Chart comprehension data

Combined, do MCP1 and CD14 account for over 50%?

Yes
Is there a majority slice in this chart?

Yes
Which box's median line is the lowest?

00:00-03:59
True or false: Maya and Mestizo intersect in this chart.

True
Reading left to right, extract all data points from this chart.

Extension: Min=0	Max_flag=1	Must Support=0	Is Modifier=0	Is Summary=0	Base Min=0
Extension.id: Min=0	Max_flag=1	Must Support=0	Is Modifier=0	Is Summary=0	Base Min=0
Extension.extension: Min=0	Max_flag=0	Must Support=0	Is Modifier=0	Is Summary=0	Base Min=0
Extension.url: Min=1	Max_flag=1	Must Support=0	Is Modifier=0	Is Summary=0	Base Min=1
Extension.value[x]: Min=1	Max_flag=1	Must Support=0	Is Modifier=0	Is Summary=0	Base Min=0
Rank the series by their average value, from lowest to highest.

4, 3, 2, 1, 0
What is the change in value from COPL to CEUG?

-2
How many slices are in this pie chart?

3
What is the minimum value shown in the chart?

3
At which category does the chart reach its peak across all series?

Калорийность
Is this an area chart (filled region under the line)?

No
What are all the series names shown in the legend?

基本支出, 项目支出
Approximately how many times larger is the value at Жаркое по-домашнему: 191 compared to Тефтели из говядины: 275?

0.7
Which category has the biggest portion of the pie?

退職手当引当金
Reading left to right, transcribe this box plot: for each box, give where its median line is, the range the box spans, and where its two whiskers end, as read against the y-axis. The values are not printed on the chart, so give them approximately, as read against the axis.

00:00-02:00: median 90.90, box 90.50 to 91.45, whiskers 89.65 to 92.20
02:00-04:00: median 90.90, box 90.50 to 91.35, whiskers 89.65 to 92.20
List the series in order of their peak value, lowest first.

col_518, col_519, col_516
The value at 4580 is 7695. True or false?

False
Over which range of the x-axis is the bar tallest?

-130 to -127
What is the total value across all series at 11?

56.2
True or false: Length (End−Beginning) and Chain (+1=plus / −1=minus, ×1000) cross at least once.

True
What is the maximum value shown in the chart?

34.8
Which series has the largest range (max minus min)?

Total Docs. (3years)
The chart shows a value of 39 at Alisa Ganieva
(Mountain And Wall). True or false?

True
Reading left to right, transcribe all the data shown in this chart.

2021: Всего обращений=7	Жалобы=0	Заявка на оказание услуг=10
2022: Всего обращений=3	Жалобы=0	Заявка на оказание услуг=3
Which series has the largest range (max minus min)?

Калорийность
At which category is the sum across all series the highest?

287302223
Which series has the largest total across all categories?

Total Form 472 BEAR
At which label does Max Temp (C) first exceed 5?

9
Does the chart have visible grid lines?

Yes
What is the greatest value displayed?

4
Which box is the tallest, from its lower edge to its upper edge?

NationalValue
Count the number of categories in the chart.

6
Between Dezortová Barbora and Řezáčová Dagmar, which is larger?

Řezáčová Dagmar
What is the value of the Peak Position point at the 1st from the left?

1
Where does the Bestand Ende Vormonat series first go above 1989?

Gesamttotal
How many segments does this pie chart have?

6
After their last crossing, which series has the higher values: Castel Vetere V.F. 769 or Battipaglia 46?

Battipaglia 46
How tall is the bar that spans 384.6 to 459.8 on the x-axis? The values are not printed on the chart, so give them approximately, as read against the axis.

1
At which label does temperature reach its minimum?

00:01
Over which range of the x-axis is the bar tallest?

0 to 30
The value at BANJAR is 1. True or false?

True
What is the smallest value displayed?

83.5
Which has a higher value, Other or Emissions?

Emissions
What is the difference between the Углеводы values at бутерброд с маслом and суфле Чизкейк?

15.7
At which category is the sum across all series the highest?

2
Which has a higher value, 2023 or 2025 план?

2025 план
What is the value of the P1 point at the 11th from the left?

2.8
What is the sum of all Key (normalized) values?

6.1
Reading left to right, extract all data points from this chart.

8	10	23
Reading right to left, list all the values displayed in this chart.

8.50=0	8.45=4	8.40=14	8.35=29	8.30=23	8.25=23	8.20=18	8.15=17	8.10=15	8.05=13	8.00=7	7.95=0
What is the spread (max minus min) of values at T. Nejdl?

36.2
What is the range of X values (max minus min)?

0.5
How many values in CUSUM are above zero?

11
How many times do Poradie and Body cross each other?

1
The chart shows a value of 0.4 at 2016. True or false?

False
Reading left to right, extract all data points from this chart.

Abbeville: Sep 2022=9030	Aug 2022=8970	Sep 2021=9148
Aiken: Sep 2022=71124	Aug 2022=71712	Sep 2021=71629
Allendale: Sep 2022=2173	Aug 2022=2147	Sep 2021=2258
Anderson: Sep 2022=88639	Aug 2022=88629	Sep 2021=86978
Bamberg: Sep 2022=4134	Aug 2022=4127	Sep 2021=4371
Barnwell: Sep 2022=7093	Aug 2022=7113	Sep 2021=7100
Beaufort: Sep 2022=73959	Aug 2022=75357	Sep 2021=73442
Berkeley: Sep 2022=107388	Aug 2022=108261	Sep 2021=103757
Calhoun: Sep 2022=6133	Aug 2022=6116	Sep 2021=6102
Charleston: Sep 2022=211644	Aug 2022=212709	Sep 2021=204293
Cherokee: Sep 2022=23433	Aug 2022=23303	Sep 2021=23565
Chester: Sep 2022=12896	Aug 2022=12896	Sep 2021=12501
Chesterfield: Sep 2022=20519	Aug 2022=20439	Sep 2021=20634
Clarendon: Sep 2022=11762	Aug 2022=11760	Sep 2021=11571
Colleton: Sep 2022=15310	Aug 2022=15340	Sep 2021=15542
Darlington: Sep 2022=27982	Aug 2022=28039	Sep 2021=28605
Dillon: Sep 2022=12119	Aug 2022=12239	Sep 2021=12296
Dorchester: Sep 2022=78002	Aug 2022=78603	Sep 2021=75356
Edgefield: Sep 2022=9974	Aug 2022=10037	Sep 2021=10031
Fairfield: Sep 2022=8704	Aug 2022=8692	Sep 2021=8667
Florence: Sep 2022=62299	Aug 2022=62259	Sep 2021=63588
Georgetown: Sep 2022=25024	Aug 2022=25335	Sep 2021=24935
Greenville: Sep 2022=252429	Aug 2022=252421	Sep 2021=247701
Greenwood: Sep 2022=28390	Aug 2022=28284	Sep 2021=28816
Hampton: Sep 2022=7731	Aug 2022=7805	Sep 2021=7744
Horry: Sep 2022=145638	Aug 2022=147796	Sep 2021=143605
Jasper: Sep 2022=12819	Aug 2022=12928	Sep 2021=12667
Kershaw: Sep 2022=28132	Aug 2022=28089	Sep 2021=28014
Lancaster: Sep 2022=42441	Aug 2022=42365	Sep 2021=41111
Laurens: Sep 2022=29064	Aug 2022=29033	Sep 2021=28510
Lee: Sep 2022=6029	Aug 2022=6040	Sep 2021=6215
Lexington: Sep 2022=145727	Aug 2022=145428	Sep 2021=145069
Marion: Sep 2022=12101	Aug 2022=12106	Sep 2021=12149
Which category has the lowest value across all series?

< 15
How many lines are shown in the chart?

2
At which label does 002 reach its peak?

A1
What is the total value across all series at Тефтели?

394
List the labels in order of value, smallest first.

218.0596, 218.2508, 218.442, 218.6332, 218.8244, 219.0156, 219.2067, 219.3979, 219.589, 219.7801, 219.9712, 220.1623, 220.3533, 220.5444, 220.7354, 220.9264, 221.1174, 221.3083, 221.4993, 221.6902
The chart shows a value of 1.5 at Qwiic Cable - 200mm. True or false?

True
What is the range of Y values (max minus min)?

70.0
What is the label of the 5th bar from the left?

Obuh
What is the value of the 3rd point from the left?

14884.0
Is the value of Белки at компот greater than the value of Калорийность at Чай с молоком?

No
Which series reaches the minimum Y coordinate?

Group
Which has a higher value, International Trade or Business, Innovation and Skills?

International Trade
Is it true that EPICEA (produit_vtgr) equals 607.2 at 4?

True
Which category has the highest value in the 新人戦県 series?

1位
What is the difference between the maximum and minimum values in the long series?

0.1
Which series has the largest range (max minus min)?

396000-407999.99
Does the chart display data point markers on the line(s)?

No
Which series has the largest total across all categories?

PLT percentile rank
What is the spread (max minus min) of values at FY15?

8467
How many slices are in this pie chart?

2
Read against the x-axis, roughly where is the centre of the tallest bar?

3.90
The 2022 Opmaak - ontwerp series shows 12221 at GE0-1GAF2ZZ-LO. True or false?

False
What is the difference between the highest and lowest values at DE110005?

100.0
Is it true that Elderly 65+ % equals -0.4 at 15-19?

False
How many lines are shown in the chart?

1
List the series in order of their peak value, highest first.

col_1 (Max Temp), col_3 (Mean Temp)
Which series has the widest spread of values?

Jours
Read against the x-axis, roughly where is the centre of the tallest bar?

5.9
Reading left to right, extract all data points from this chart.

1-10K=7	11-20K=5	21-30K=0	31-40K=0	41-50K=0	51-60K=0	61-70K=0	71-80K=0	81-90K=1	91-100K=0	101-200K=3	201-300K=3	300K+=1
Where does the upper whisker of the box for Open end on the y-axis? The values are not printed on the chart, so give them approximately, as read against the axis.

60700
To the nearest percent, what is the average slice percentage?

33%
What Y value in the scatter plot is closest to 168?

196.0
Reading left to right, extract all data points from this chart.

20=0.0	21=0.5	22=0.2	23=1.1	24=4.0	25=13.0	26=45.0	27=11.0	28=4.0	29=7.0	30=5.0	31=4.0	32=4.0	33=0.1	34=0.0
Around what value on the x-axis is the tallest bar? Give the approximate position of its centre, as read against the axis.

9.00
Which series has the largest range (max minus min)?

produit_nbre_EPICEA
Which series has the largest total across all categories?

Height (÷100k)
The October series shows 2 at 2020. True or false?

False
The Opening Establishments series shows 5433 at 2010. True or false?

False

PROMPT: Quote the listing word for word, starting at the line containing "produit_nbre_EPICEA" and ending with the last line of the listing.

RESULT OF THIS TASK:
produit_nbre_EPICEA
Which series has the largest total across all categories?

Height (÷100k)
The October series shows 2 at 2020. True or false?

False
The Opening Establishments series shows 5433 at 2010. True or false?

False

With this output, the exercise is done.